** INFORMATION GIVEN follows **

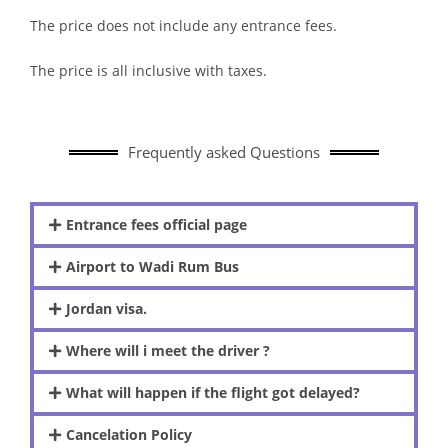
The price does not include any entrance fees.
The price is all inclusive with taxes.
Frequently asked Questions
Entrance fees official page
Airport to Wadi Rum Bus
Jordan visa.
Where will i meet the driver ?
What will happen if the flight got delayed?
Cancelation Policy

** End of INFORMATION GIVEN **
** INFORMATION GIVEN follows **

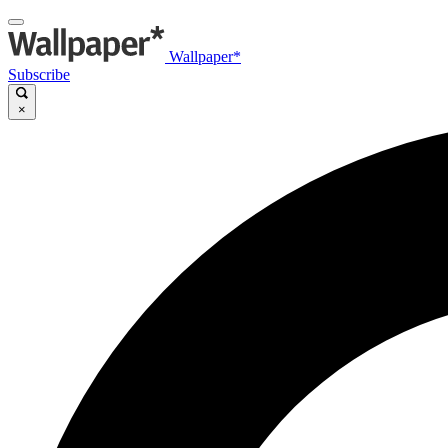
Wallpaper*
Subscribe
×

** End of INFORMATION GIVEN **
** INFORMATION GIVEN follows **

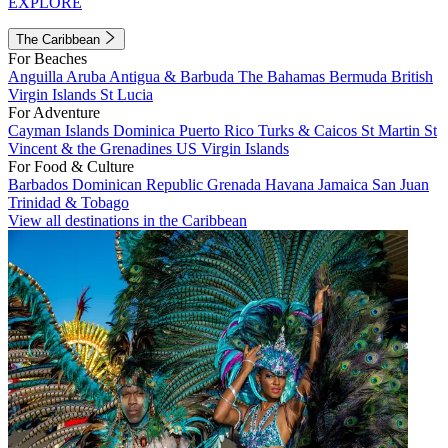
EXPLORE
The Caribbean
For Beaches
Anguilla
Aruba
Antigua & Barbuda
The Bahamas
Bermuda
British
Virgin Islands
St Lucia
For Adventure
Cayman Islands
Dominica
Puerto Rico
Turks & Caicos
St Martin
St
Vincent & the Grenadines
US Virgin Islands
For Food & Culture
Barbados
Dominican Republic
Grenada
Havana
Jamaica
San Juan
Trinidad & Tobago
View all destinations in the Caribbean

** End of INFORMATION GIVEN **

*GOAL OF THE EXERCISE:* Please give an exact copy of the lines above, beginning with the line containing "The price is all inclusive with taxes." and running through the line containing "Cancelation Policy", and of no other lines.

*SOLUTION FOR THIS EXERCISE:*
The price is all inclusive with taxes.
Frequently asked Questions
Entrance fees official page
Airport to Wadi Rum Bus
Jordan visa.
Where will i meet the driver ?
What will happen if the flight got delayed?
Cancelation Policy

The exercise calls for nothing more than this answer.